STATED PROBLEM — Can you output all of the material below as a JSON list of strings, one string per line, with the blank lines left out?
─── SUPPLIED DATA
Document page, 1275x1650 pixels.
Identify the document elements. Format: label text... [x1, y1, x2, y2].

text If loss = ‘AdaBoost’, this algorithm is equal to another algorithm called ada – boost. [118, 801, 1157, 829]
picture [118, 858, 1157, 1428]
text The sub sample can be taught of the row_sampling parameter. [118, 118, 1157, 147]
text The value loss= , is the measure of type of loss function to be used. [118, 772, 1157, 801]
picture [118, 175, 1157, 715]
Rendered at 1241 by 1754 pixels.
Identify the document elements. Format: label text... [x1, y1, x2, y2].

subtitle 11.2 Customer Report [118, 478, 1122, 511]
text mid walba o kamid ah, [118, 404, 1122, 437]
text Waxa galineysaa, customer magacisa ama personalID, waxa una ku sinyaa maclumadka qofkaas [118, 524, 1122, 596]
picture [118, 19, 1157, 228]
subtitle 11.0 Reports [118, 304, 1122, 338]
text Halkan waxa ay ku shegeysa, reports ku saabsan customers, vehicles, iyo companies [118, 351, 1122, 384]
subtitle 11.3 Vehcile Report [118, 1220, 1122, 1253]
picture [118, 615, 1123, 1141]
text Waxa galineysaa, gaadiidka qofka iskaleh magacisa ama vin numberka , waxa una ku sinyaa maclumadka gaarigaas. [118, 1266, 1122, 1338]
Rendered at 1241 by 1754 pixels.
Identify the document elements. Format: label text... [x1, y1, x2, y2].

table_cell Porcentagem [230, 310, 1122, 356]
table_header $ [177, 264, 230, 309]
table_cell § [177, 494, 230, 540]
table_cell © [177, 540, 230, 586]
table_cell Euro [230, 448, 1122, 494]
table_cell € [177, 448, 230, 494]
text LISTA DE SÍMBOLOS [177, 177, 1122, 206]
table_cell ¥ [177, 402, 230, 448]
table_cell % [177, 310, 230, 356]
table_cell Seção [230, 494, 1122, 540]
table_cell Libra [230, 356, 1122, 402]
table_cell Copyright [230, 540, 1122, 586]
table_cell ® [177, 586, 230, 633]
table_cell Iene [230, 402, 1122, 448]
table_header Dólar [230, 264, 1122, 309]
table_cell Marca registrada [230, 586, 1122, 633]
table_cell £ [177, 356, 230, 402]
──────
SOLUTION FOR THIS PROBLEM —
[
  "Document page, 1275x1650 pixels.",
  "Identify the document elements. Format: label text... [x1, y1, x2, y2].",
  "text If loss = ‘AdaBoost’, this algorithm is equal to another algorithm called ada – boost. [118, 801, 1157, 829]",
  "picture [118, 858, 1157, 1428]",
  "text The sub sample can be taught of the row_sampling parameter. [118, 118, 1157, 147]",
  "text The value loss= , is the measure of type of loss function to be used. [118, 772, 1157, 801]",
  "picture [118, 175, 1157, 715]",
  "Rendered at 1241 by 1754 pixels.",
  "Identify the document elements. Format: label text... [x1, y1, x2, y2].",
  "subtitle 11.2 Customer Report [118, 478, 1122, 511]",
  "text mid walba o kamid ah, [118, 404, 1122, 437]",
  "text Waxa galineysaa, customer magacisa ama personalID, waxa una ku sinyaa maclumadka qofkaas [118, 524, 1122, 596]",
  "picture [118, 19, 1157, 228]",
  "subtitle 11.0 Reports [118, 304, 1122, 338]",
  "text Halkan waxa ay ku shegeysa, reports ku saabsan customers, vehicles, iyo companies [118, 351, 1122, 384]",
  "subtitle 11.3 Vehcile Report [118, 1220, 1122, 1253]",
  "picture [118, 615, 1123, 1141]",
  "text Waxa galineysaa, gaadiidka qofka iskaleh magacisa ama vin numberka , waxa una ku sinyaa maclumadka gaarigaas. [118, 1266, 1122, 1338]",
  "Rendered at 1241 by 1754 pixels.",
  "Identify the document elements. Format: label text... [x1, y1, x2, y2].",
  "table_cell Porcentagem [230, 310, 1122, 356]",
  "table_header $ [177, 264, 230, 309]",
  "table_cell § [177, 494, 230, 540]",
  "table_cell © [177, 540, 230, 586]",
  "table_cell Euro [230, 448, 1122, 494]",
  "table_cell € [177, 448, 230, 494]",
  "text LISTA DE SÍMBOLOS [177, 177, 1122, 206]",
  "table_cell ¥ [177, 402, 230, 448]",
  "table_cell % [177, 310, 230, 356]",
  "table_cell Seção [230, 494, 1122, 540]",
  "table_cell Libra [230, 356, 1122, 402]",
  "table_cell Copyright [230, 540, 1122, 586]",
  "table_cell ® [177, 586, 230, 633]",
  "table_cell Iene [230, 402, 1122, 448]",
  "table_header Dólar [230, 264, 1122, 309]",
  "table_cell Marca registrada [230, 586, 1122, 633]",
  "table_cell £ [177, 356, 230, 402]"
]